Идея повествования, мне кажется, дает ключ к болтовне мистера Томпсона, к его отчаянному многословию. Лишенный непрерывности личной истории и стабильных воспоминаний, он доведен до повествовательного неистовства, и отсюда все его бесконечные выдумки и словоизвержения, все его мифотворчество. Он не в состоянии поддерживать реальность и связность внутренней истории, и потому плодит псевдоистории – населенные псевдолюдьми псевдонепрерывные миры-призраки.
Как он сам реагирует на свое состояние? Внешне мистер Томпсон похож на блестящего комика; окружающие говорят, что с ним не соскучишься. Его таланты могли бы послужить основой настоящего комического романа [71]. Но кроме комедии здесь есть и трагедия, ибо перед нами человек в состоянии безысходности и безумия. Мир постоянно ускользает от него, теряет фундамент, улетучивается, и он должен находить смысл, создавать смысл, все придумывая заново, непрерывно наводя мосты над зияющим хаосом бессмысленности.
Знает ли об этом сам мистер Томпсон, чувствует ли, что произошло? Вдоволь насмеявшись при знакомстве с ним, люди вскоре настораживаются и даже пугаются. «Он никогда не останавливается, – говорят все, – будто гонится за чем-то и не может догнать». Он и вправду не в силах остановиться, поскольку брешь в памяти, в бытии и смысле никогда не закрывается, и он вынужден заделывать ее каждую секунду. Его «мосты» и «заплаты», при всем их блеске и изобретательности, помогают мало – это лишь пустые вымыслы, не способные ни заменить реальность, ни даже приблизиться к ней.
Чувствует ли это мистер Томпсон? Каково его ощущение реальности? Страдает ли он? Подозревает ли, что заблудился в иллюзорном мире и губит себя попытками найти воображаемый выход? Ему явно не по себе; натянутое, неестественное выражение лица выдает постоянное внутреннее напряжение, а временами, хоть и нечасто, – неприкрытое, жалобное смятение.
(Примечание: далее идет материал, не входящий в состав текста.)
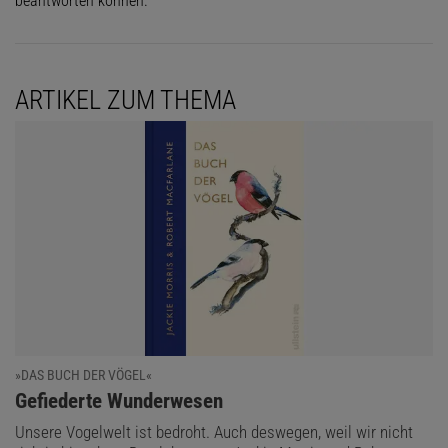
beantworten können.
ARTIKEL ZUM THEMA
»DAS BUCH DER VÖGEL«
:
Gefiederte Wunderwesen
Unsere Vogelwelt ist bedroht. Auch deswegen, weil wir nicht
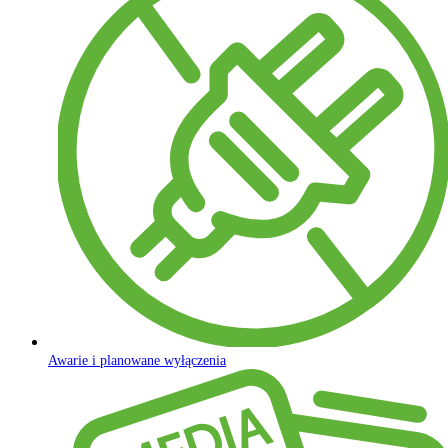
Awarie i planowane wyłączenia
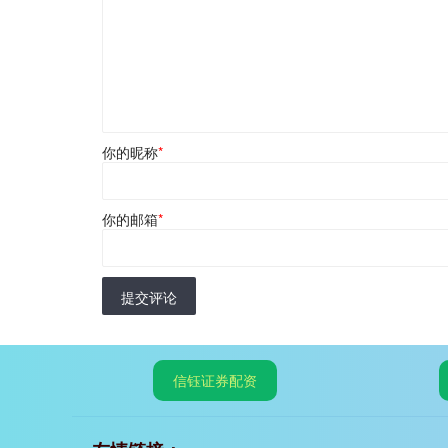
你的昵称
*
你的邮箱
*
提交评论
信钰证券配资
Спасением – и одновременно проклятием мистера Томпсона является абсолютная «мелководность» его жизни, та защитная реакция, в результате которой все его существование сведено к поверхности, пусть сверкающей и переливающейся, но все же поверхности, к мареву иллюзий, к бреду без какой бы то ни было глубины.
И вместе с тем у него нет ощущения утраты, исчезновения этой неизмеримой, многомерной, таинственной глубины, определяющей личность и реальность. Каждого, кто хоть ненадолго оказывается с ним рядом, поражает, что за его легкостью, за его лихорадочной беглостью совершенно отсутствует чувство и суждение, способность отличать действительное от иллюзорного, истинное от неистинного (в его случае бессмысленно говорить о намеренной лжи), важное от тривиального и ничтожного. Все, что изливается в непрерывном потоке, в потопе его конфабуляций, проникнуто каким-то особым безразличием, словно не существенно ни что говорит он сам, ни что говорят и делают окружающие, словно вообще ничто больше не имеет значения.
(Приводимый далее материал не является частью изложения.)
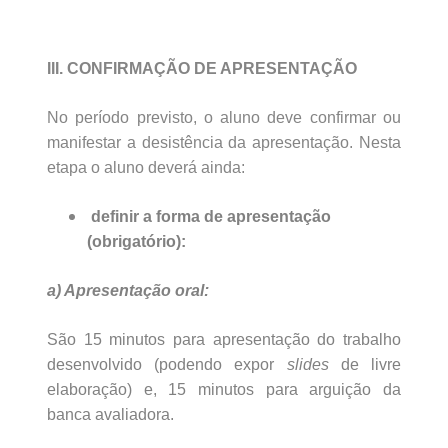
III. CONFIRMAÇÃO DE APRESENTAÇÃO
No período previsto, o aluno deve confirmar ou
manifestar a desistência da apresentação. Nesta
etapa o aluno deverá ainda:
definir a forma de apresentação
(obrigatório):
a) Apresentação oral:
São 15 minutos para apresentação do trabalho
desenvolvido (podendo expor
slides
de livre
elaboração) e, 15 minutos para arguição da
banca avaliadora.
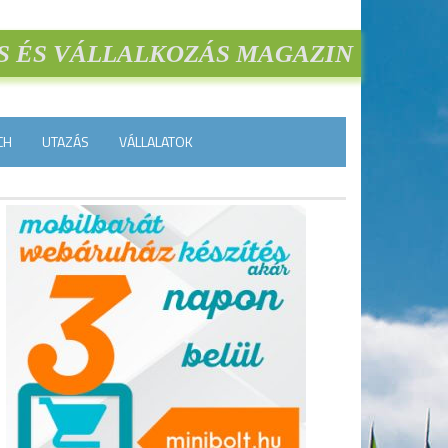
S ÉS VÁLLALKOZÁS MAGAZIN
CH
UTAZÁS
VÁLLALATOK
Один пример хорошо иллюстрирует его состояние. Как-то днем, посреди нескончаемой болтовни о только что выдуманных людях, мистер Томпсон, не меняя своего возбужденного, но ровного и безразличного тона, заметил:
– Вон там, за окном, идет мой младший брат Боб.
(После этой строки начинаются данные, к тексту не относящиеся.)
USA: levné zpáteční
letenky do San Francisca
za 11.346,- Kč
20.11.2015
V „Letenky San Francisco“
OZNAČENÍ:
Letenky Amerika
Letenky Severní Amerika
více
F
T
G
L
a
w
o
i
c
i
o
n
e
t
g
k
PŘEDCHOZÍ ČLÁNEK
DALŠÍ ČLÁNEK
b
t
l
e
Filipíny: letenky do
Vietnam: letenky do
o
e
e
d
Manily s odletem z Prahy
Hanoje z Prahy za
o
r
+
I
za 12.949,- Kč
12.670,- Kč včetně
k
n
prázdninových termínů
И как же я был ошеломлен, когда минутой позже в дверь заглянул человек и представился:
– Я Боб, его младший брат; кажется, он увидел меня через окно.
Ничто в тоне или манере Вильяма, в его привычно бурном монологе не намекало на возможность… реальности. Он говорил о своем настоящем брате в точности тем же тоном, каким описывал вымышленных людей, – и тут вдруг из сонма фантазий выступила реальная фигура! Но даже это ни к чему не привело: мистер Томпсон не проявил никаких чувств и трещал не переставая. Он не увидел в брате реального человека и продолжал относиться к нему как к плоду воображения, постоянно теряя его из виду в водовороте бреда [72]. Такое обращение крайне угнетало бедного Боба.
– Я Боб, а не Роб и не Доб, – безуспешно настаивал он. Некоторое время спустя в разгаре бессмысленной болтовни Вильям внезапно вспомнил о своем старшем брате, Джордже, и заговорил о нем, как всегда употребляя настоящее время.
– Но ведь он умер девятнадцать лет назад! – в ужасе воскликнул Боб.
– Да-а, Джордж у нас большой шутник! – язвительно заметил Вильям – и продолжал нести вздор о Джордже в своей обычной суетливой и безжизненной манере, равнодушный к правде, к реальности, к приличиям, ко всему на свете – даже к нескрываемому страданию живого брата у себя перед глазами.